╭──
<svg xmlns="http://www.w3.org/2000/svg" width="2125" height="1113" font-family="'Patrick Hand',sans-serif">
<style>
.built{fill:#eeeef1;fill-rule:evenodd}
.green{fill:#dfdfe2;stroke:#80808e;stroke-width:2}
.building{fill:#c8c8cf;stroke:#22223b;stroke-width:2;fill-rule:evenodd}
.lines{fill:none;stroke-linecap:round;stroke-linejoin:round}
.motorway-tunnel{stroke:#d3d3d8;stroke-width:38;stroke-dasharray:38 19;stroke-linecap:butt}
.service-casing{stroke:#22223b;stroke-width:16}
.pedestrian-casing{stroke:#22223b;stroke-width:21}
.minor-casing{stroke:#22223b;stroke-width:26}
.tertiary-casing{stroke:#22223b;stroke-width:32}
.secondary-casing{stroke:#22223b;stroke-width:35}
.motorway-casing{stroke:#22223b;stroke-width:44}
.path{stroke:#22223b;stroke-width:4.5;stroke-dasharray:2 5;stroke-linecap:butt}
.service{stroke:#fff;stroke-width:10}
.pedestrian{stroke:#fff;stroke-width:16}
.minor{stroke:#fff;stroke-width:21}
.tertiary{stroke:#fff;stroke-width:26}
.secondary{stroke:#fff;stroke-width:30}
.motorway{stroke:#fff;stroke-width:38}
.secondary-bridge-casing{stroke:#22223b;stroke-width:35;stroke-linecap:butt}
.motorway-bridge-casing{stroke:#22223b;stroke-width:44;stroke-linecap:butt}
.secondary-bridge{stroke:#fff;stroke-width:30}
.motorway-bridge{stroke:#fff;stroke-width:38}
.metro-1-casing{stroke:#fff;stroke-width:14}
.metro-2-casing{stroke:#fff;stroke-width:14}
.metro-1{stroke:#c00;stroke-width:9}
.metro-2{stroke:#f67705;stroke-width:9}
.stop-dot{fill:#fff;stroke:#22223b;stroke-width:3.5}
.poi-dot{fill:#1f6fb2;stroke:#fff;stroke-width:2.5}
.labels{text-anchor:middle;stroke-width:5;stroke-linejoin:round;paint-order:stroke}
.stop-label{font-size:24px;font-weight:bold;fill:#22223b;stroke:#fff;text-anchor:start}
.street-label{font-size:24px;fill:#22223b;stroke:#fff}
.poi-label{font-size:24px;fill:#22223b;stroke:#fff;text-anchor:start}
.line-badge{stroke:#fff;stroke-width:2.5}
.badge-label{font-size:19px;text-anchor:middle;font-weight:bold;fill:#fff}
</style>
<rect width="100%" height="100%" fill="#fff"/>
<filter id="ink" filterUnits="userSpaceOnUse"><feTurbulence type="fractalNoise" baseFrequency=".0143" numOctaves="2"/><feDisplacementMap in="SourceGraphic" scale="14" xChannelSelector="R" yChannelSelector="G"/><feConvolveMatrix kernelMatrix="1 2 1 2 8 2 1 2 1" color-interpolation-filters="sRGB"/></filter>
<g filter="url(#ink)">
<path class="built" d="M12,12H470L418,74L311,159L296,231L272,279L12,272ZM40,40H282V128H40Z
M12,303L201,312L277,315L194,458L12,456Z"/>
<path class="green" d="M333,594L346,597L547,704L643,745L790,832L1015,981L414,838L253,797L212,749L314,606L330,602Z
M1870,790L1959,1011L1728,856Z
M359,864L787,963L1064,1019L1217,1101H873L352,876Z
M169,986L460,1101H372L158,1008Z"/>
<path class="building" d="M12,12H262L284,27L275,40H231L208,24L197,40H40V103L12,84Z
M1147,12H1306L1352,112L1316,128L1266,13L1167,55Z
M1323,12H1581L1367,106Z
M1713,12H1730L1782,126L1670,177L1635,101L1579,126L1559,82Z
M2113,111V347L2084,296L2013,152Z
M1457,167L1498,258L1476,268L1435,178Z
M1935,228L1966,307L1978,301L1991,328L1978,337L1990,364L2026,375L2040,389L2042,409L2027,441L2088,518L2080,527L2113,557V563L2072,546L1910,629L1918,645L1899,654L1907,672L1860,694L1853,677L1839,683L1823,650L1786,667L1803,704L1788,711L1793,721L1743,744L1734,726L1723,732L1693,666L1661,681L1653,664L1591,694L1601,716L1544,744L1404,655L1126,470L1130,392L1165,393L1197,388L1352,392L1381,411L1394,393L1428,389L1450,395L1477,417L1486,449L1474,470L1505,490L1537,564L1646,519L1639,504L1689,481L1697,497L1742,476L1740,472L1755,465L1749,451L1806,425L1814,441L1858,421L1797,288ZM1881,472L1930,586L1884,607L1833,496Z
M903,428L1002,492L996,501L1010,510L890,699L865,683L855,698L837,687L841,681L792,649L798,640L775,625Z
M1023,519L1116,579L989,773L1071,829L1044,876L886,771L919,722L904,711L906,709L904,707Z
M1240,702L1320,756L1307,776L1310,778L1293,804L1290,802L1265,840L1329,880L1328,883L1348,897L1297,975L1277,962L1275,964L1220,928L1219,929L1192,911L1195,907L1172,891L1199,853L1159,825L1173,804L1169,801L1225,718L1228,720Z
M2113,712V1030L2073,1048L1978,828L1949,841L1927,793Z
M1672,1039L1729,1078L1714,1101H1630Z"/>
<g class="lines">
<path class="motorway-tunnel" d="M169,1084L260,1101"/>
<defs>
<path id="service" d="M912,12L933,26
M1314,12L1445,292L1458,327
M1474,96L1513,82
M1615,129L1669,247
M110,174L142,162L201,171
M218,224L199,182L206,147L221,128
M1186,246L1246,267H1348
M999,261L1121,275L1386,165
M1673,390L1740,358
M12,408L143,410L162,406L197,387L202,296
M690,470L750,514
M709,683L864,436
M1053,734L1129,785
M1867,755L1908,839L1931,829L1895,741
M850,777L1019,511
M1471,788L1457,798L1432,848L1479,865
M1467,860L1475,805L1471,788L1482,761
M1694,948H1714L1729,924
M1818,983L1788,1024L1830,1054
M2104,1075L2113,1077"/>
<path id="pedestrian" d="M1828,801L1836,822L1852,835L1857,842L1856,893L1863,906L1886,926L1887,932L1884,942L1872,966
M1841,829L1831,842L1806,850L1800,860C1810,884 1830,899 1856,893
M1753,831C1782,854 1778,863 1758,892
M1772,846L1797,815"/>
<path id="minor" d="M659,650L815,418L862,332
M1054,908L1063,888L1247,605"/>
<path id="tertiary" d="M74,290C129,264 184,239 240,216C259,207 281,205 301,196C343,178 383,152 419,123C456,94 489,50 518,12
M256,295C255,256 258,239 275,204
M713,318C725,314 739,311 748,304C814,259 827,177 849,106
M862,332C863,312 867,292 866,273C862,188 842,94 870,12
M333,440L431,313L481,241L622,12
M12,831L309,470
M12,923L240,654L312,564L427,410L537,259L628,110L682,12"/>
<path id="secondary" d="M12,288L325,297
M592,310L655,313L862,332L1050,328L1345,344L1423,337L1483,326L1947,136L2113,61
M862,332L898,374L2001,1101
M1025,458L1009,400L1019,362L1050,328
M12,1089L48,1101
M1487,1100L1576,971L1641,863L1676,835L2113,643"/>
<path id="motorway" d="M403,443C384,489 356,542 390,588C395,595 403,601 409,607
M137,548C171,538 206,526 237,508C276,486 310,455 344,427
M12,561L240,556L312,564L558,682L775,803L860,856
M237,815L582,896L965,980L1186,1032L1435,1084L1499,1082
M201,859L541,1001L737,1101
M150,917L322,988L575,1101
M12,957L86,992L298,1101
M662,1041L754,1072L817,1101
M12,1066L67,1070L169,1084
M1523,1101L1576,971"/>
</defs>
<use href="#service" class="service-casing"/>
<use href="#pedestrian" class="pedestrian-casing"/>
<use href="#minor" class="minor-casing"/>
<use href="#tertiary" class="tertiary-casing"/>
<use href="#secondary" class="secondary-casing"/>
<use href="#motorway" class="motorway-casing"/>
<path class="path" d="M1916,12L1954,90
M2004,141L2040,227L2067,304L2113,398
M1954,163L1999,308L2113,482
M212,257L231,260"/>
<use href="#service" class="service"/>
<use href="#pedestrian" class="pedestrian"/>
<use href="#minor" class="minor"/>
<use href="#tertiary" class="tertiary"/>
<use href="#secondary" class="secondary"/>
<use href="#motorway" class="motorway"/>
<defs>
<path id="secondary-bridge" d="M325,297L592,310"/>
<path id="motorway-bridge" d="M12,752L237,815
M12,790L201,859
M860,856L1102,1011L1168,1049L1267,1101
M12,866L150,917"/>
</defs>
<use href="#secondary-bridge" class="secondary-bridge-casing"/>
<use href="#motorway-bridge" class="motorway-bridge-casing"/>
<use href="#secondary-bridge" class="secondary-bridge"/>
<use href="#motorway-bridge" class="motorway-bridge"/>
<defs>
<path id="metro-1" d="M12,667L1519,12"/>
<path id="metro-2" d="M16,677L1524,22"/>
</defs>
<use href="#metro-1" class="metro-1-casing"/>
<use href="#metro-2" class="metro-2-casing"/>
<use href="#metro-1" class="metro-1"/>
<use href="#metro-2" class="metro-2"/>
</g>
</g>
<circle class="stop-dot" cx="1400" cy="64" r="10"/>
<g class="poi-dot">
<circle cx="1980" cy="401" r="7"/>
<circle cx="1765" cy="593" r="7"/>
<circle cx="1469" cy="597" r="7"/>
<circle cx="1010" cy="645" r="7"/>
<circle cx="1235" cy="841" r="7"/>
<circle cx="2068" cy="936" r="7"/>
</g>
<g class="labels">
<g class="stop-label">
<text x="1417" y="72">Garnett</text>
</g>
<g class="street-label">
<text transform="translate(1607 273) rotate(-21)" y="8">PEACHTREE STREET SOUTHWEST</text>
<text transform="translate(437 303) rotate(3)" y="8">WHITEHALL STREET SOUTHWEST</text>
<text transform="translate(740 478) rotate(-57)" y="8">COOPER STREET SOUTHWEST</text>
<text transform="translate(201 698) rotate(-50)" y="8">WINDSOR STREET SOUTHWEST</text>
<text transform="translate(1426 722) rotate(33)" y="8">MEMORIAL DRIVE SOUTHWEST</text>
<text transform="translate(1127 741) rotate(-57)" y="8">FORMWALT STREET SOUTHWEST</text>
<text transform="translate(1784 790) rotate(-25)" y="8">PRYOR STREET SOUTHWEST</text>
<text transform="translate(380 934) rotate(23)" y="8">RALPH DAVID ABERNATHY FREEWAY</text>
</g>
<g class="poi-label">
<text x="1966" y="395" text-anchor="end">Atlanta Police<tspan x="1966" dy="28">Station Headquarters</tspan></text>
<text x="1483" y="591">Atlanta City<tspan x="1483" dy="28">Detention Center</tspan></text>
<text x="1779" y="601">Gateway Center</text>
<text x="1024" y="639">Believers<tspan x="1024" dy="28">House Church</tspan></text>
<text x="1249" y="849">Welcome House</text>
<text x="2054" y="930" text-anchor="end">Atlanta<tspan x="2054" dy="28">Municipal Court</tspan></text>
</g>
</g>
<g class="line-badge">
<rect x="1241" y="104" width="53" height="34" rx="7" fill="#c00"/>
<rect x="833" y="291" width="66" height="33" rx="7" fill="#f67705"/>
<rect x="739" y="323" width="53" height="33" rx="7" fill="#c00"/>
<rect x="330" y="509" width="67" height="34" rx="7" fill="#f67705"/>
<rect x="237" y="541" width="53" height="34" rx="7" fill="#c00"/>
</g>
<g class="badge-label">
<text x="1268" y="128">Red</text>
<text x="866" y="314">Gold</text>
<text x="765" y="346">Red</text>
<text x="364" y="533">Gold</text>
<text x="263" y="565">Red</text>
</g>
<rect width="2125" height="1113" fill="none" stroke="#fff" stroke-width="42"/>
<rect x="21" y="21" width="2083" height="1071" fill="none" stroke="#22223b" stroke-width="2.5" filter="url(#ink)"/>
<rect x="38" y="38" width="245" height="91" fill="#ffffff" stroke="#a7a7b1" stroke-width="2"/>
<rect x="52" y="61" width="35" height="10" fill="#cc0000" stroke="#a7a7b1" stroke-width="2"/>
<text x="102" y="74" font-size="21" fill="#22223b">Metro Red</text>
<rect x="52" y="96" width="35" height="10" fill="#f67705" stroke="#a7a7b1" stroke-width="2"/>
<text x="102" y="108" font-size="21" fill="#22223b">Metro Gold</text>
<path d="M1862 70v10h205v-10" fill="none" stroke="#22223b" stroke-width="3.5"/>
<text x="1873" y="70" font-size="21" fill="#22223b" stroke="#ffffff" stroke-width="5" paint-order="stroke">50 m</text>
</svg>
╰──
Every line above with the word "evenodd" is to be copied out.

## Problem solution
.built{fill:#eeeef1;fill-rule:evenodd}
.building{fill:#c8c8cf;stroke:#22223b;stroke-width:2;fill-rule:evenodd}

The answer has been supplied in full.